• [Task to carry out] Pull out every line of the listing below that contains the word "family", copying each one in full.
###
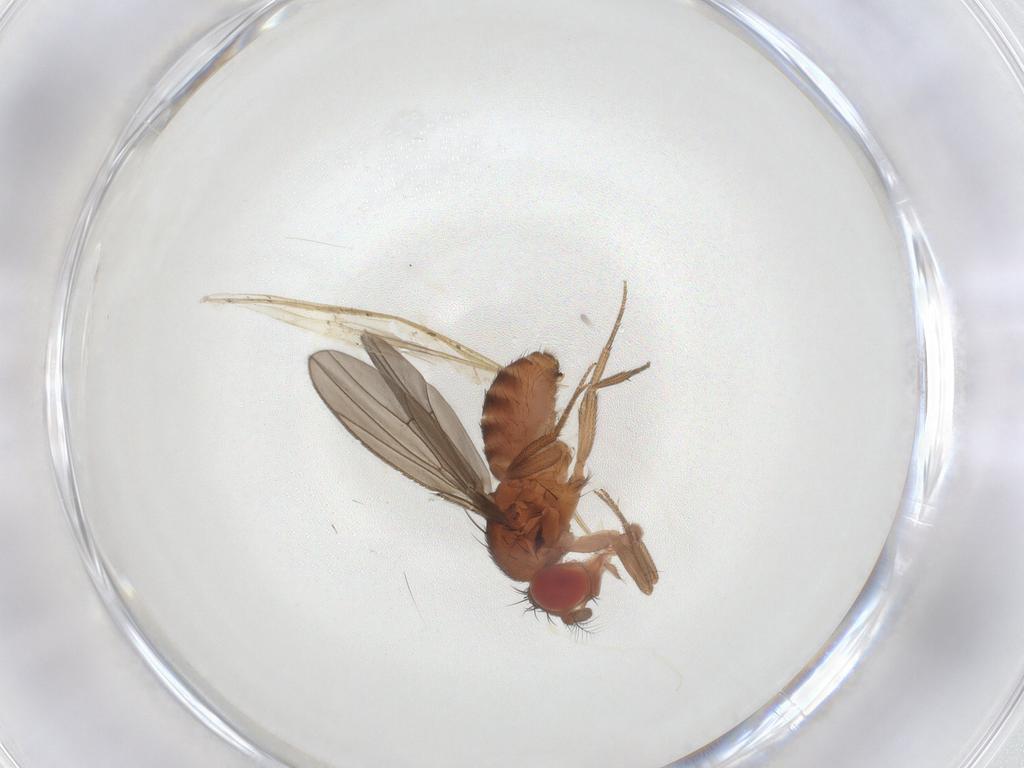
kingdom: Animalia
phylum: Arthropoda
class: Insecta
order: Diptera
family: Drosophilidae
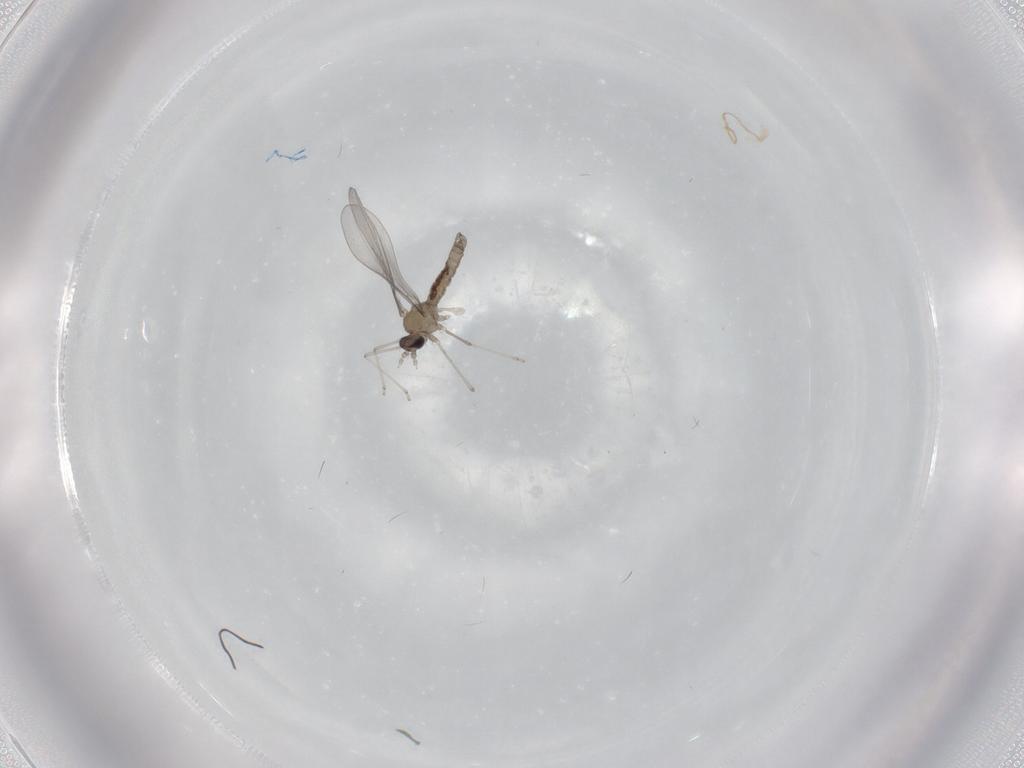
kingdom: Animalia
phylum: Arthropoda
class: Insecta
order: Diptera
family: Cecidomyiidae
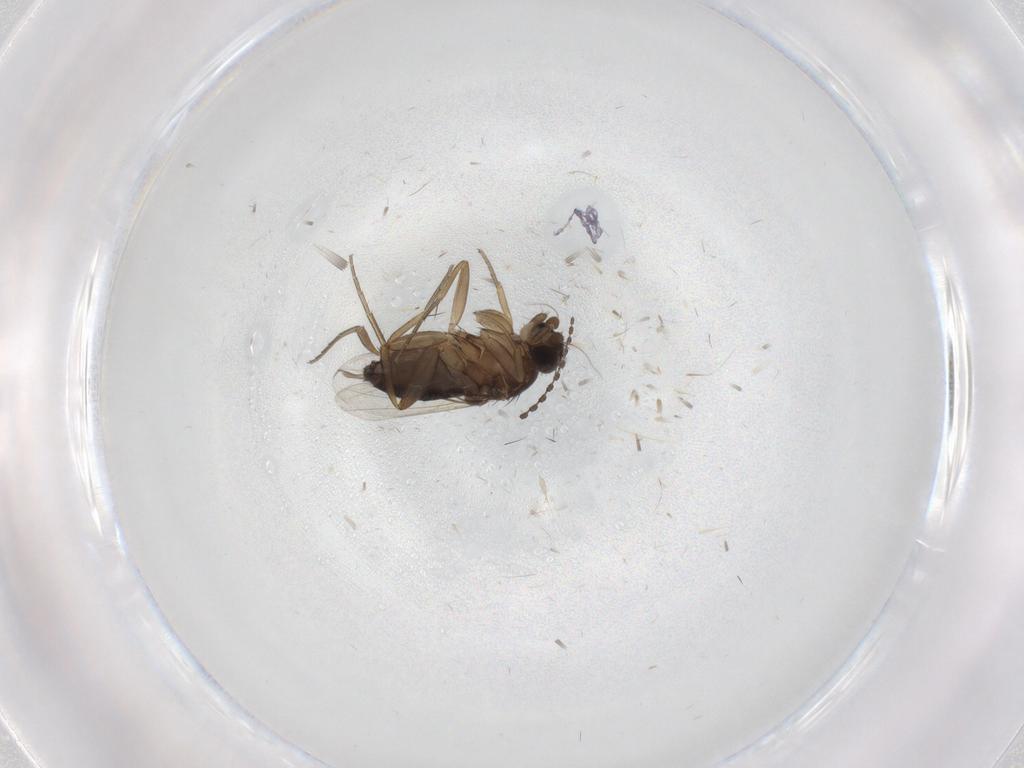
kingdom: Animalia
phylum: Arthropoda
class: Insecta
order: Diptera
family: Phoridae
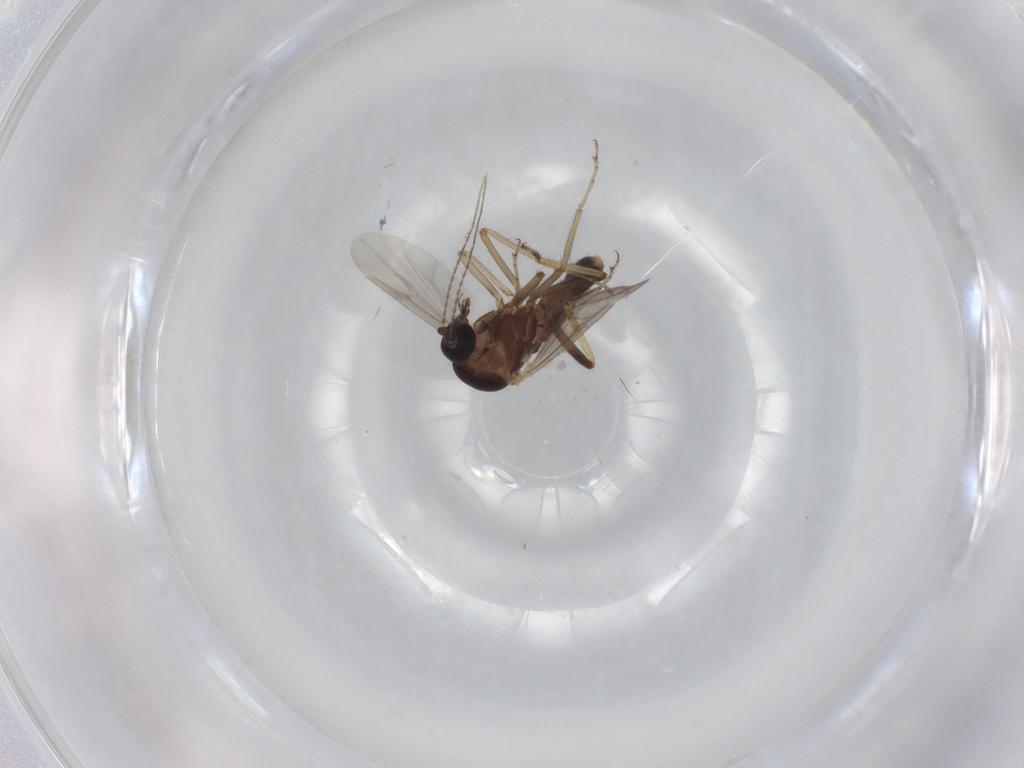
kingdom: Animalia
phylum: Arthropoda
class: Insecta
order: Diptera
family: Ceratopogonidae
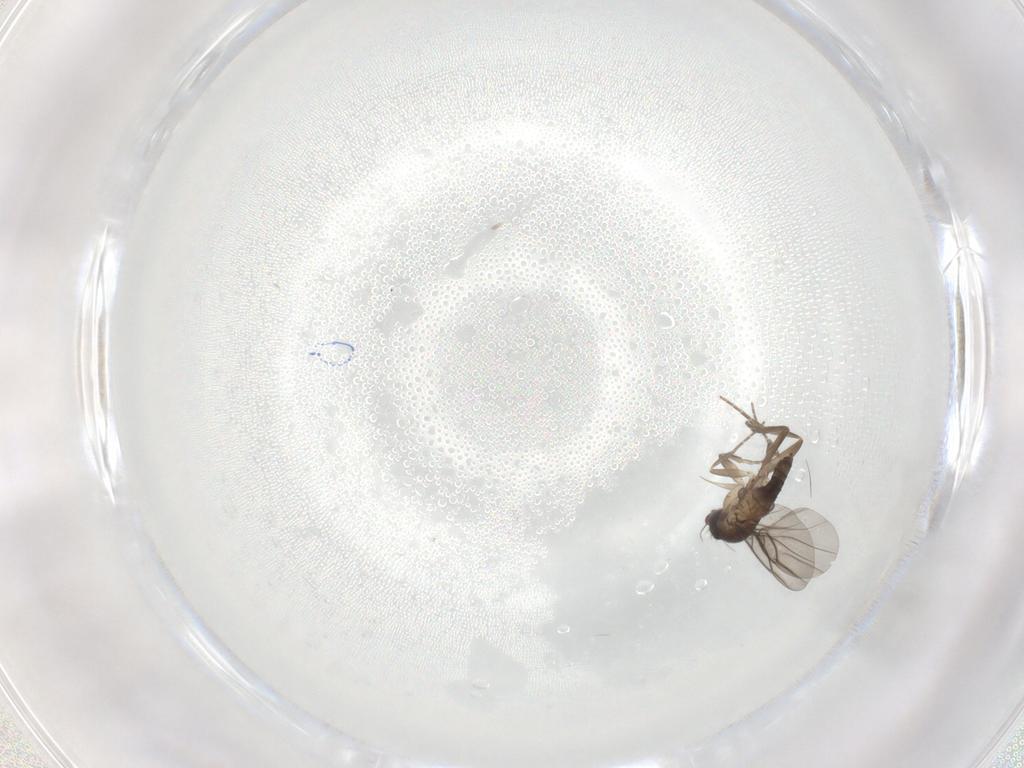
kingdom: Animalia
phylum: Arthropoda
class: Insecta
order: Diptera
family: Phoridae
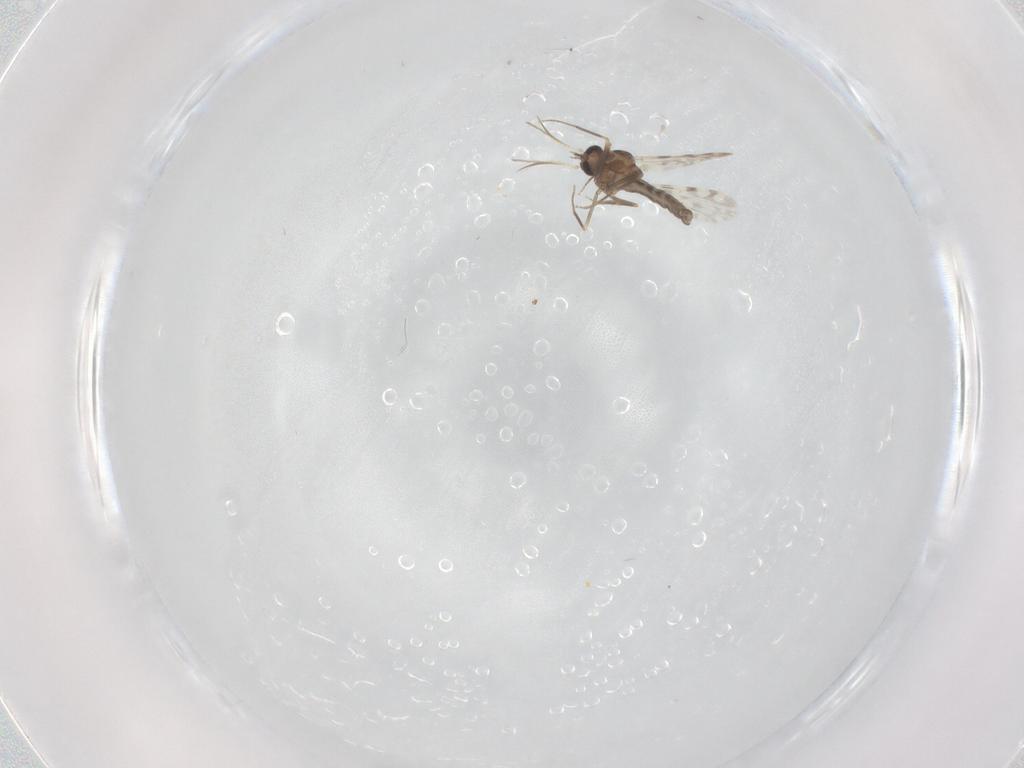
###
• [Task result]
family: Drosophilidae
family: Cecidomyiidae
family: Phoridae
family: Ceratopogonidae
family: Phoridae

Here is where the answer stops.